Entries taken from a collection:
⟨
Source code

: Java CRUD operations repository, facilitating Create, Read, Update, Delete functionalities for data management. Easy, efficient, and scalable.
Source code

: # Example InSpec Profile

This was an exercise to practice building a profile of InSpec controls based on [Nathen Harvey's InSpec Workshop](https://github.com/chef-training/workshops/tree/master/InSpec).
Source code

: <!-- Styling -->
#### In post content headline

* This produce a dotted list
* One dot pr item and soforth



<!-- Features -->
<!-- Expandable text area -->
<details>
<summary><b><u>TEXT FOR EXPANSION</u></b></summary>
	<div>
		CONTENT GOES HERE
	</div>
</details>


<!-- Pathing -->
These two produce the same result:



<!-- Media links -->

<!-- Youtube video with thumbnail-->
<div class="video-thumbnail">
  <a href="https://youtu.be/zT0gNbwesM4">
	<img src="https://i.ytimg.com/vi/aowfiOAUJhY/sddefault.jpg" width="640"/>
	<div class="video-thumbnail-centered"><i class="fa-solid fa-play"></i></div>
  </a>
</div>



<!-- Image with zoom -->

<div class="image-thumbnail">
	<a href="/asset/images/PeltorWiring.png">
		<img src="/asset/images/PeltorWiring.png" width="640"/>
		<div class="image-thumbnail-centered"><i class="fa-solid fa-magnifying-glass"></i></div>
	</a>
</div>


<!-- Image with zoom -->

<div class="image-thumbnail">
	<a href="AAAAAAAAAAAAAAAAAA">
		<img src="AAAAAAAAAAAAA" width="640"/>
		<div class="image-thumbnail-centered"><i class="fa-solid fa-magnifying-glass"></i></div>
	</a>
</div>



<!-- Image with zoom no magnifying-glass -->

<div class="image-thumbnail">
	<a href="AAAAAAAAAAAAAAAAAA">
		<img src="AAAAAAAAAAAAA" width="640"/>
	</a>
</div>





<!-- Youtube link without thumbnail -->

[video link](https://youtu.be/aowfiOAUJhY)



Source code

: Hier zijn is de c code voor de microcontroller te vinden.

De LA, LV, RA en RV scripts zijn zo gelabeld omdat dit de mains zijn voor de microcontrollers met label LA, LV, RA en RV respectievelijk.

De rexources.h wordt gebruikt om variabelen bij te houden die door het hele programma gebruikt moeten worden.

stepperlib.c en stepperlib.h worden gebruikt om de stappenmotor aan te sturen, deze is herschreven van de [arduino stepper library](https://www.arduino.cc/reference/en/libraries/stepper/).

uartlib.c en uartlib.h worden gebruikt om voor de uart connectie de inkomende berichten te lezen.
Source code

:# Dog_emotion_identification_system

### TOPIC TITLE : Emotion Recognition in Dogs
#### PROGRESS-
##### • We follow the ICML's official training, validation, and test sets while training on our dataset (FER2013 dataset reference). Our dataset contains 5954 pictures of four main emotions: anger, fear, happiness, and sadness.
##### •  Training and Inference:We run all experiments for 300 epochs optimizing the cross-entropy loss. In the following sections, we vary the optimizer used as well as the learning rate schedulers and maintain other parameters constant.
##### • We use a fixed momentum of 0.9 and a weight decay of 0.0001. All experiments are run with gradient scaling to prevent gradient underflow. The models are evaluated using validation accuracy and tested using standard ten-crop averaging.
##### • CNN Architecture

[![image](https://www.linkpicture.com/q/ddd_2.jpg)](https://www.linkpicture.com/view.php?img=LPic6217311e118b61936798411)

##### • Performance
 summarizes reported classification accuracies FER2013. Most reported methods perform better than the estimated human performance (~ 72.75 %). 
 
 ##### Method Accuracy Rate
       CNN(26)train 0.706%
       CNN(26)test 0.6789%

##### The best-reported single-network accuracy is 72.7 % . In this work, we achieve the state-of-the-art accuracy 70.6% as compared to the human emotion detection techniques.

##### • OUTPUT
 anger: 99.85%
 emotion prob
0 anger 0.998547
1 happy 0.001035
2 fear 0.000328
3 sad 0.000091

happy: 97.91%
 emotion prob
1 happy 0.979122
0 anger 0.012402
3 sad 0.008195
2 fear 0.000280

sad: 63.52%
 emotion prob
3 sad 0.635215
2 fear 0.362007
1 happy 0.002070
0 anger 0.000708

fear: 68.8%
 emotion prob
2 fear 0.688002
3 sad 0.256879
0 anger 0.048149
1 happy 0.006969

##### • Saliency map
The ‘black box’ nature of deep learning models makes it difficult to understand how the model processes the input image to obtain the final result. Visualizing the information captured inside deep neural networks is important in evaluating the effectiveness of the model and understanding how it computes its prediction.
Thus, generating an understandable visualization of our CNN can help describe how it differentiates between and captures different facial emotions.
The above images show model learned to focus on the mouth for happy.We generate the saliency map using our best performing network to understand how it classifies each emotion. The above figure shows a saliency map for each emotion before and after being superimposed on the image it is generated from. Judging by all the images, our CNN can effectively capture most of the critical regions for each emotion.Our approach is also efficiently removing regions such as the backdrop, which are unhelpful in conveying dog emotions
⟩
Activity - Look at the entries above. Then set all of them down again exactly.

Written reply -
Source code

: Java CRUD operations repository, facilitating Create, Read, Update, Delete functionalities for data management. Easy, efficient, and scalable.
Source code

: # Example InSpec Profile

This was an exercise to practice building a profile of InSpec controls based on [Nathen Harvey's InSpec Workshop](https://github.com/chef-training/workshops/tree/master/InSpec).
Source code

: <!-- Styling -->
#### In post content headline

* This produce a dotted list
* One dot pr item and soforth



<!-- Features -->
<!-- Expandable text area -->
<details>
<summary><b><u>TEXT FOR EXPANSION</u></b></summary>
	<div>
		CONTENT GOES HERE
	</div>
</details>


<!-- Pathing -->
These two produce the same result:



<!-- Media links -->

<!-- Youtube video with thumbnail-->
<div class="video-thumbnail">
  <a href="https://youtu.be/zT0gNbwesM4">
	<img src="https://i.ytimg.com/vi/aowfiOAUJhY/sddefault.jpg" width="640"/>
	<div class="video-thumbnail-centered"><i class="fa-solid fa-play"></i></div>
  </a>
</div>



<!-- Image with zoom -->

<div class="image-thumbnail">
	<a href="/asset/images/PeltorWiring.png">
		<img src="/asset/images/PeltorWiring.png" width="640"/>
		<div class="image-thumbnail-centered"><i class="fa-solid fa-magnifying-glass"></i></div>
	</a>
</div>


<!-- Image with zoom -->

<div class="image-thumbnail">
	<a href="AAAAAAAAAAAAAAAAAA">
		<img src="AAAAAAAAAAAAA" width="640"/>
		<div class="image-thumbnail-centered"><i class="fa-solid fa-magnifying-glass"></i></div>
	</a>
</div>



<!-- Image with zoom no magnifying-glass -->

<div class="image-thumbnail">
	<a href="AAAAAAAAAAAAAAAAAA">
		<img src="AAAAAAAAAAAAA" width="640"/>
	</a>
</div>





<!-- Youtube link without thumbnail -->

[video link](https://youtu.be/aowfiOAUJhY)



Source code

: Hier zijn is de c code voor de microcontroller te vinden.

De LA, LV, RA en RV scripts zijn zo gelabeld omdat dit de mains zijn voor de microcontrollers met label LA, LV, RA en RV respectievelijk.

De rexources.h wordt gebruikt om variabelen bij te houden die door het hele programma gebruikt moeten worden.

stepperlib.c en stepperlib.h worden gebruikt om de stappenmotor aan te sturen, deze is herschreven van de [arduino stepper library](https://www.arduino.cc/reference/en/libraries/stepper/).

uartlib.c en uartlib.h worden gebruikt om voor de uart connectie de inkomende berichten te lezen.
Source code

:# Dog_emotion_identification_system

### TOPIC TITLE : Emotion Recognition in Dogs
#### PROGRESS-
##### • We follow the ICML's official training, validation, and test sets while training on our dataset (FER2013 dataset reference). Our dataset contains 5954 pictures of four main emotions: anger, fear, happiness, and sadness.
##### •  Training and Inference:We run all experiments for 300 epochs optimizing the cross-entropy loss. In the following sections, we vary the optimizer used as well as the learning rate schedulers and maintain other parameters constant.
##### • We use a fixed momentum of 0.9 and a weight decay of 0.0001. All experiments are run with gradient scaling to prevent gradient underflow. The models are evaluated using validation accuracy and tested using standard ten-crop averaging.
##### • CNN Architecture

[![image](https://www.linkpicture.com/q/ddd_2.jpg)](https://www.linkpicture.com/view.php?img=LPic6217311e118b61936798411)

##### • Performance
 summarizes reported classification accuracies FER2013. Most reported methods perform better than the estimated human performance (~ 72.75 %). 
 
 ##### Method Accuracy Rate
       CNN(26)train 0.706%
       CNN(26)test 0.6789%

##### The best-reported single-network accuracy is 72.7 % . In this work, we achieve the state-of-the-art accuracy 70.6% as compared to the human emotion detection techniques.

##### • OUTPUT
 anger: 99.85%
 emotion prob
0 anger 0.998547
1 happy 0.001035
2 fear 0.000328
3 sad 0.000091

happy: 97.91%
 emotion prob
1 happy 0.979122
0 anger 0.012402
3 sad 0.008195
2 fear 0.000280

sad: 63.52%
 emotion prob
3 sad 0.635215
2 fear 0.362007
1 happy 0.002070
0 anger 0.000708

fear: 68.8%
 emotion prob
2 fear 0.688002
3 sad 0.256879
0 anger 0.048149
1 happy 0.006969

##### • Saliency map
The ‘black box’ nature of deep learning models makes it difficult to understand how the model processes the input image to obtain the final result. Visualizing the information captured inside deep neural networks is important in evaluating the effectiveness of the model and understanding how it computes its prediction.
Thus, generating an understandable visualization of our CNN can help describe how it differentiates between and captures different facial emotions.
The above images show model learned to focus on the mouth for happy.We generate the saliency map using our best performing network to understand how it classifies each emotion. The above figure shows a saliency map for each emotion before and after being superimposed on the image it is generated from. Judging by all the images, our CNN can effectively capture most of the critical regions for each emotion.Our approach is also efficiently removing regions such as the backdrop, which are unhelpful in conveying dog emotions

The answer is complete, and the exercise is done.